• _WHAT THE TASK REQUIRES_:
Copy every line of each of the entries below word for word, in the same order.

• _DATA SUPPLIED_:
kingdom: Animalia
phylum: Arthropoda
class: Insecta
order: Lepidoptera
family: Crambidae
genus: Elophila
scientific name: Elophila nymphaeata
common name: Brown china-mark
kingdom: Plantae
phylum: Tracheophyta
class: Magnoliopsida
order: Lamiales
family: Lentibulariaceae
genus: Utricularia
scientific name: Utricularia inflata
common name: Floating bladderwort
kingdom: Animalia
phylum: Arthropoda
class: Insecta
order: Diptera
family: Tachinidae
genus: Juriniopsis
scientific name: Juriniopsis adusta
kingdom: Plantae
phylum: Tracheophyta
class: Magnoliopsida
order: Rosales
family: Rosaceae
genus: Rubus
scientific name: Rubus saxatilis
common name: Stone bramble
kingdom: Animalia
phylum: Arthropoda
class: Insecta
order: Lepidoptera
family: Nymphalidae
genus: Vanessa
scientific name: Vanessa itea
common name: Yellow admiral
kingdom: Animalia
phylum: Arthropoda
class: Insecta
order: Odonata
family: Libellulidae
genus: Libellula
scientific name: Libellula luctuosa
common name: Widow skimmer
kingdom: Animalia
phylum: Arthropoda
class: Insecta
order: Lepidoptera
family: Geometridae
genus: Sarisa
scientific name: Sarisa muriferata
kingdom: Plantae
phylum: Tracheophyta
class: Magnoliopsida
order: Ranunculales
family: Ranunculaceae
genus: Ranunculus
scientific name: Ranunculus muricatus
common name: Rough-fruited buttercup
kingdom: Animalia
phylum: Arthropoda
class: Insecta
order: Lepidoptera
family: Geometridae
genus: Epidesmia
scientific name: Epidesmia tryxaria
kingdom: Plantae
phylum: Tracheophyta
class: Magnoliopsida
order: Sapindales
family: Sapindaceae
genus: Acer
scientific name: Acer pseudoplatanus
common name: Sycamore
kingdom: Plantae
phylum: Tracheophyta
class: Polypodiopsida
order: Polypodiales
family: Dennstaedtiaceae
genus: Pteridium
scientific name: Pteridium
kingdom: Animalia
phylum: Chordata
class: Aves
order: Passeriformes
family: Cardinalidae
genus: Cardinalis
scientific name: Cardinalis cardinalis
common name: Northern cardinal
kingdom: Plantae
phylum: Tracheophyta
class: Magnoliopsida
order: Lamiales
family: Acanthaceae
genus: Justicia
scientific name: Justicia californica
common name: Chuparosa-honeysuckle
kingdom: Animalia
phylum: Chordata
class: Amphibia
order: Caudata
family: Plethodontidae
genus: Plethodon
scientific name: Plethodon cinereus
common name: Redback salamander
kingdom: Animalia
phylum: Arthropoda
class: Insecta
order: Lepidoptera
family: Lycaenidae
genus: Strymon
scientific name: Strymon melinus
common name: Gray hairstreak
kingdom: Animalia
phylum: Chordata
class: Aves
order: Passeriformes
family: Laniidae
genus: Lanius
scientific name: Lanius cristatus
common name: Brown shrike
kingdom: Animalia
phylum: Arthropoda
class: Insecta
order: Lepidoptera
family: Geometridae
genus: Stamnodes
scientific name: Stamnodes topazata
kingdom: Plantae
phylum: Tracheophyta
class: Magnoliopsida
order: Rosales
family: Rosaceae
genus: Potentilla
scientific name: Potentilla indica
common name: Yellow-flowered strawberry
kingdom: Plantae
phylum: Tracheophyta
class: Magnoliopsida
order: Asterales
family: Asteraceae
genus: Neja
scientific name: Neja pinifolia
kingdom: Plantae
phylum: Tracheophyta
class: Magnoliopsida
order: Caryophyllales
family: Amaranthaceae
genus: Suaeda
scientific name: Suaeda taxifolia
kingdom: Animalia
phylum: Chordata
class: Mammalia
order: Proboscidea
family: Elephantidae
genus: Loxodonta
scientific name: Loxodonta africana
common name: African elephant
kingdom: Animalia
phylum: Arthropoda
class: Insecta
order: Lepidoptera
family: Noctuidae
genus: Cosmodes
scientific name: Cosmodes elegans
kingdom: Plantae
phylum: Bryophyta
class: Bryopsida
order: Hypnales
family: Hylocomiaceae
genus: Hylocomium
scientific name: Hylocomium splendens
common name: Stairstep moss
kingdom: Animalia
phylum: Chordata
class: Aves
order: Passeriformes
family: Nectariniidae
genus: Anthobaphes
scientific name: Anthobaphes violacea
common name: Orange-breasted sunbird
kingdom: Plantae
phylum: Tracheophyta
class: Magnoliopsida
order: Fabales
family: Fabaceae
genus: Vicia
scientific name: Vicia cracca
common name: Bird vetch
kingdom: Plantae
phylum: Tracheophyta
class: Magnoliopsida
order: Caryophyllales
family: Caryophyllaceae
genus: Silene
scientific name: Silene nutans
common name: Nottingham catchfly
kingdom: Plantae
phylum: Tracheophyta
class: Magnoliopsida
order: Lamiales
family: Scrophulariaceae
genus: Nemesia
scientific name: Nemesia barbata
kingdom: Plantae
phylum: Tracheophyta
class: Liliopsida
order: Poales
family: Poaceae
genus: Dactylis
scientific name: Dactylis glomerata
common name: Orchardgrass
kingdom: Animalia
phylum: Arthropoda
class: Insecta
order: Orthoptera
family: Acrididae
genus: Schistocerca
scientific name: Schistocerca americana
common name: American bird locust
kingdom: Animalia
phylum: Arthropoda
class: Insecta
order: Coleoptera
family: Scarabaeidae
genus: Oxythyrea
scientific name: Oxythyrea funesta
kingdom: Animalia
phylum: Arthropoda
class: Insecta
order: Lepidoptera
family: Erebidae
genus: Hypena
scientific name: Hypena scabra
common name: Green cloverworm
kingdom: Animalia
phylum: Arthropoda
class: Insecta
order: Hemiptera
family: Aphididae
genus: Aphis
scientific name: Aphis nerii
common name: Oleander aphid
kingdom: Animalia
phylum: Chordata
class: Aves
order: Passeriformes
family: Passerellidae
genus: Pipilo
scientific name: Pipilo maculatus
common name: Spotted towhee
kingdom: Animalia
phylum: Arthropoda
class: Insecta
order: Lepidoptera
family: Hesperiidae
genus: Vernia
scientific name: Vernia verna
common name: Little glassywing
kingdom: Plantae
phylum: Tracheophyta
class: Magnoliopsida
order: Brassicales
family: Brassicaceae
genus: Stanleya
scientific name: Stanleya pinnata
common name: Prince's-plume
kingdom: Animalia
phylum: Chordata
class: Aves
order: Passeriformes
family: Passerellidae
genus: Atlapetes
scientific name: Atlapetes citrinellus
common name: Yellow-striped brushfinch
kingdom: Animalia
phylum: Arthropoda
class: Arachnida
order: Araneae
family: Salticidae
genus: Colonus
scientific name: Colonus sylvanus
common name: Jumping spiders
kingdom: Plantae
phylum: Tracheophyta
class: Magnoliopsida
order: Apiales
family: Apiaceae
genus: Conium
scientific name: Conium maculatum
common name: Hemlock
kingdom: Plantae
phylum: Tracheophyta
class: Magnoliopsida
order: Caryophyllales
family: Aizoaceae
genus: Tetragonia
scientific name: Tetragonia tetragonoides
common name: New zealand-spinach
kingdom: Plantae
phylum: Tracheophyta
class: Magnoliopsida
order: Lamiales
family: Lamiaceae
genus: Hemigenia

• _ANSWER TO THIS TASK_:
kingdom: Animalia
phylum: Arthropoda
class: Insecta
order: Lepidoptera
family: Crambidae
genus: Elophila
scientific name: Elophila nymphaeata
common name: Brown china-mark
kingdom: Plantae
phylum: Tracheophyta
class: Magnoliopsida
order: Lamiales
family: Lentibulariaceae
genus: Utricularia
scientific name: Utricularia inflata
common name: Floating bladderwort
kingdom: Animalia
phylum: Arthropoda
class: Insecta
order: Diptera
family: Tachinidae
genus: Juriniopsis
scientific name: Juriniopsis adusta
kingdom: Plantae
phylum: Tracheophyta
class: Magnoliopsida
order: Rosales
family: Rosaceae
genus: Rubus
scientific name: Rubus saxatilis
common name: Stone bramble
kingdom: Animalia
phylum: Arthropoda
class: Insecta
order: Lepidoptera
family: Nymphalidae
genus: Vanessa
scientific name: Vanessa itea
common name: Yellow admiral
kingdom: Animalia
phylum: Arthropoda
class: Insecta
order: Odonata
family: Libellulidae
genus: Libellula
scientific name: Libellula luctuosa
common name: Widow skimmer
kingdom: Animalia
phylum: Arthropoda
class: Insecta
order: Lepidoptera
family: Geometridae
genus: Sarisa
scientific name: Sarisa muriferata
kingdom: Plantae
phylum: Tracheophyta
class: Magnoliopsida
order: Ranunculales
family: Ranunculaceae
genus: Ranunculus
scientific name: Ranunculus muricatus
common name: Rough-fruited buttercup
kingdom: Animalia
phylum: Arthropoda
class: Insecta
order: Lepidoptera
family: Geometridae
genus: Epidesmia
scientific name: Epidesmia tryxaria
kingdom: Plantae
phylum: Tracheophyta
class: Magnoliopsida
order: Sapindales
family: Sapindaceae
genus: Acer
scientific name: Acer pseudoplatanus
common name: Sycamore
kingdom: Plantae
phylum: Tracheophyta
class: Polypodiopsida
order: Polypodiales
family: Dennstaedtiaceae
genus: Pteridium
scientific name: Pteridium
kingdom: Animalia
phylum: Chordata
class: Aves
order: Passeriformes
family: Cardinalidae
genus: Cardinalis
scientific name: Cardinalis cardinalis
common name: Northern cardinal
kingdom: Plantae
phylum: Tracheophyta
class: Magnoliopsida
order: Lamiales
family: Acanthaceae
genus: Justicia
scientific name: Justicia californica
common name: Chuparosa-honeysuckle
kingdom: Animalia
phylum: Chordata
class: Amphibia
order: Caudata
family: Plethodontidae
genus: Plethodon
scientific name: Plethodon cinereus
common name: Redback salamander
kingdom: Animalia
phylum: Arthropoda
class: Insecta
order: Lepidoptera
family: Lycaenidae
genus: Strymon
scientific name: Strymon melinus
common name: Gray hairstreak
kingdom: Animalia
phylum: Chordata
class: Aves
order: Passeriformes
family: Laniidae
genus: Lanius
scientific name: Lanius cristatus
common name: Brown shrike
kingdom: Animalia
phylum: Arthropoda
class: Insecta
order: Lepidoptera
family: Geometridae
genus: Stamnodes
scientific name: Stamnodes topazata
kingdom: Plantae
phylum: Tracheophyta
class: Magnoliopsida
order: Rosales
family: Rosaceae
genus: Potentilla
scientific name: Potentilla indica
common name: Yellow-flowered strawberry
kingdom: Plantae
phylum: Tracheophyta
class: Magnoliopsida
order: Asterales
family: Asteraceae
genus: Neja
scientific name: Neja pinifolia
kingdom: Plantae
phylum: Tracheophyta
class: Magnoliopsida
order: Caryophyllales
family: Amaranthaceae
genus: Suaeda
scientific name: Suaeda taxifolia
kingdom: Animalia
phylum: Chordata
class: Mammalia
order: Proboscidea
family: Elephantidae
genus: Loxodonta
scientific name: Loxodonta africana
common name: African elephant
kingdom: Animalia
phylum: Arthropoda
class: Insecta
order: Lepidoptera
family: Noctuidae
genus: Cosmodes
scientific name: Cosmodes elegans
kingdom: Plantae
phylum: Bryophyta
class: Bryopsida
order: Hypnales
family: Hylocomiaceae
genus: Hylocomium
scientific name: Hylocomium splendens
common name: Stairstep moss
kingdom: Animalia
phylum: Chordata
class: Aves
order: Passeriformes
family: Nectariniidae
genus: Anthobaphes
scientific name: Anthobaphes violacea
common name: Orange-breasted sunbird
kingdom: Plantae
phylum: Tracheophyta
class: Magnoliopsida
order: Fabales
family: Fabaceae
genus: Vicia
scientific name: Vicia cracca
common name: Bird vetch
kingdom: Plantae
phylum: Tracheophyta
class: Magnoliopsida
order: Caryophyllales
family: Caryophyllaceae
genus: Silene
scientific name: Silene nutans
common name: Nottingham catchfly
kingdom: Plantae
phylum: Tracheophyta
class: Magnoliopsida
order: Lamiales
family: Scrophulariaceae
genus: Nemesia
scientific name: Nemesia barbata
kingdom: Plantae
phylum: Tracheophyta
class: Liliopsida
order: Poales
family: Poaceae
genus: Dactylis
scientific name: Dactylis glomerata
common name: Orchardgrass
kingdom: Animalia
phylum: Arthropoda
class: Insecta
order: Orthoptera
family: Acrididae
genus: Schistocerca
scientific name: Schistocerca americana
common name: American bird locust
kingdom: Animalia
phylum: Arthropoda
class: Insecta
order: Coleoptera
family: Scarabaeidae
genus: Oxythyrea
scientific name: Oxythyrea funesta
kingdom: Animalia
phylum: Arthropoda
class: Insecta
order: Lepidoptera
family: Erebidae
genus: Hypena
scientific name: Hypena scabra
common name: Green cloverworm
kingdom: Animalia
phylum: Arthropoda
class: Insecta
order: Hemiptera
family: Aphididae
genus: Aphis
scientific name: Aphis nerii
common name: Oleander aphid
kingdom: Animalia
phylum: Chordata
class: Aves
order: Passeriformes
family: Passerellidae
genus: Pipilo
scientific name: Pipilo maculatus
common name: Spotted towhee
kingdom: Animalia
phylum: Arthropoda
class: Insecta
order: Lepidoptera
family: Hesperiidae
genus: Vernia
scientific name: Vernia verna
common name: Little glassywing
kingdom: Plantae
phylum: Tracheophyta
class: Magnoliopsida
order: Brassicales
family: Brassicaceae
genus: Stanleya
scientific name: Stanleya pinnata
common name: Prince's-plume
kingdom: Animalia
phylum: Chordata
class: Aves
order: Passeriformes
family: Passerellidae
genus: Atlapetes
scientific name: Atlapetes citrinellus
common name: Yellow-striped brushfinch
kingdom: Animalia
phylum: Arthropoda
class: Arachnida
order: Araneae
family: Salticidae
genus: Colonus
scientific name: Colonus sylvanus
common name: Jumping spiders
kingdom: Plantae
phylum: Tracheophyta
class: Magnoliopsida
order: Apiales
family: Apiaceae
genus: Conium
scientific name: Conium maculatum
common name: Hemlock
kingdom: Plantae
phylum: Tracheophyta
class: Magnoliopsida
order: Caryophyllales
family: Aizoaceae
genus: Tetragonia
scientific name: Tetragonia tetragonoides
common name: New zealand-spinach
kingdom: Plantae
phylum: Tracheophyta
class: Magnoliopsida
order: Lamiales
family: Lamiaceae
genus: Hemigenia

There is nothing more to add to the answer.